Who does he think he is, anyway?
Or we might
just want God to do something for us,
and God might not be coming through.
After all,
what good is a God who does not obey our commandments?
We don’t get
to know God until we struggle with God.
That’s ok
because getting to know God
isn’t actually that high on our
priority list
– not until we need God
desperately.
A young man
went to see a Zen master and said “I want to learn Zen.”
The Master
grabbed him by the neck, pushed his head into a stream,
and held him down.
When the
young man came up gasping and coughing,
the Zen master said,
“When you want Zen the way you just
wanted a breath,
then you will know Zen.”
That’s when
we know God – when we need God like our next breath.
Then, and
only then, do we get honest.
Then and
only then do we struggle with God.
Remember
what God named his chosen people,
not the beautiful and the good
people,
not the nice and the moral people,
not the people who always obey God
like children,
but Israel – the people who struggle
with God.
And struggle
they did.
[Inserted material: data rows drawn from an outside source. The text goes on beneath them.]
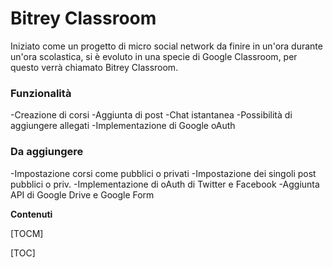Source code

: # Bitrey Classroom

Iniziato come un progetto di micro social network da finire in un'ora durante un'ora scolastica, si è evoluto in una specie di Google Classroom, per questo verrà chiamato Bitrey Classroom.

### Funzionalità

-Creazione di corsi
-Aggiunta di post
-Chat istantanea
-Possibilità di aggiungere allegati
-Implementazione di Google oAuth

### Da aggiungere

-Impostazione corsi come pubblici o privati
-Impostazione dei singoli post pubblici o priv.
-Implementazione di oAuth di Twitter e Facebook
-Aggiunta API di Google Drive e Google Form


**Contenuti**

[TOCM]

[TOC]
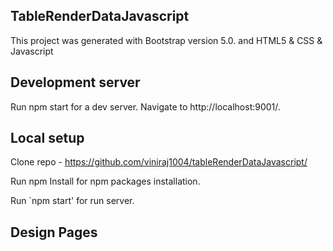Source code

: ## TableRenderDataJavascript
This project was generated with Bootstrap version 5.0. and HTML5 & CSS & Javascript

## Development server
Run npm start for a dev server. Navigate to http://localhost:9001/.

## Local setup
Clone repo - https://github.com/viniraj1004/tableRenderDataJavascript/

Run npm Install for npm packages installation.

Run `npm start' for run server.

## Design Pages
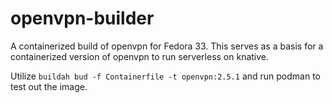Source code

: # openvpn-builder

A containerized build of openvpn for Fedora 33. This serves as a basis for a containerized version of openvpn to run serverless on knative. 

Utilize `buildah bud -f Containerfile -t openvpn:2.5.1` and run podman to test out the image.  
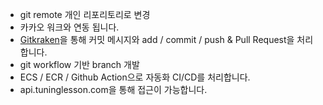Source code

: - git remote 개인 리포리토리로 변경
- 카카오 워크와 연동 됩니다.
- [Gitkraken](https://www.gitkraken.com/)을 통해 커밋 메시지와 add / commit / push & Pull Request을 처리합니다.
- git workflow 기반 branch 개발
- ECS / ECR / Github Action으로 자동화 CI/CD를 처리합니다.
- api.tuninglesson.com을 통해 접근이 가능합니다.
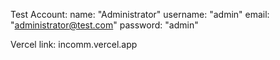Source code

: Test Account:
name: "Administrator"
username: "admin"
email: "administrator@test.com"
password: "admin"

Vercel link: incomm.vercel.app
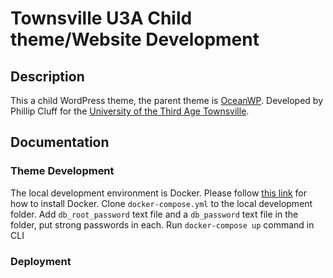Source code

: # Townsville U3A Child theme/Website Development

## Description
This a child WordPress theme, the parent theme is [OceanWP](https://oceanwp.org/).
Developed by Phillip Cluff for the [University of the Third Age Townsville](https://u3atownsville.com/).

## Documentation
### Theme Development
The local development environment is Docker. Please follow [this link](https://docs.docker.com/get-docker/) 
for how to install Docker.
Clone `docker-compose.yml` to the local development folder. Add `db_root_password` text 
file and a `db_password` text file in the folder, put strong passwords in each.
Run `docker-compose up` command in CLI


### Deployment
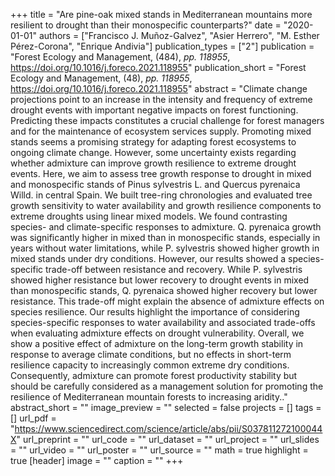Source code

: +++
title = "Are pine-oak mixed stands in Mediterranean mountains more resilient to drought than their monospecific counterparts?"
date = "2020-01-01"
authors = ["Francisco J. Muñoz-Galvez", "Asier Herrero", "M. Esther Pérez-Corona", "Enrique Andivia"]
publication_types = ["2"]
publication = "Forest Ecology and Management, (484), _pp. 118955_, https://doi.org/10.1016/j.foreco.2021.118955"
publication_short = "Forest Ecology and Management, (48), _pp. 118955_, https://doi.org/10.1016/j.foreco.2021.118955"
abstract = "Climate change projections point to an increase in the intensity and frequency of extreme drought events with important negative impacts on forest functioning. Predicting these impacts constitutes a crucial challenge for forest managers and for the maintenance of ecosystem services supply. Promoting mixed stands seems a promising strategy for adapting forest ecosystems to ongoing climate change. However, some uncertainty exists regarding whether admixture can improve growth resilience to extreme drought events. Here, we aim to assess tree growth response to drought in mixed and monospecific stands of Pinus sylvestris L. and Quercus pyrenaica Willd. in central Spain. We built tree-ring chronologies and evaluated tree growth sensitivity to water availability and growth resilience components to extreme droughts using linear mixed models. We found contrasting species- and climate-specific responses to admixture. Q. pyrenaica growth was significantly higher in mixed than in monospecific stands, especially in years without water limitations, while P. sylvestris showed higher growth in mixed stands under dry conditions. However, our results showed a species-specific trade-off between resistance and recovery. While P. sylvestris showed higher resistance but lower recovery to drought events in mixed than monospecific stands, Q. pyrenaica showed higher recovery but lower resistance. This trade-off might explain the absence of admixture effects on species resilience. Our results highlight the importance of considering species-specific responses to water availability and associated trade-offs when evaluating admixture effects on drought vulnerability. Overall, we show a positive effect of admixture on the long-term growth stability in response to average climate conditions, but no effects in short-term resilience capacity to increasingly common extreme dry conditions. Consequently, admixture can promote forest productivity stability but should be carefully considered as a management solution for promoting the resilience of Mediterranean mountain forests to increasing aridity.."
abstract_short = ""
image_preview = ""
selected = false
projects = []
tags = []
url_pdf = "https://www.sciencedirect.com/science/article/abs/pii/S037811272100044X"
url_preprint = ""
url_code = ""
url_dataset = ""
url_project = ""
url_slides = ""
url_video = ""
url_poster = ""
url_source = ""
math = true
highlight = true
[header]
image = ""
caption = ""
+++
Read the psalms and the prophets.
For
centuries, Jacob’s descendants continued to fight with God.
The honest
spiritual life is not all flowers and valentines
anymore than the honest marriage is.
It’s a
struggle.
Jacob did
not come out of the struggle unmarked.
God blessed
him and dislocated his hip.
So Jacob
walked with a limp after that.
We can know
God and still live in the world,
but we will never be the same, never
quite at home here.
Honest
religion isn’t about getting our spiritual sunshine vitamins
and smiling all the time.
It’s facing
reality without blinking.
After that
we will be stronger, wiser, saner, but not the same.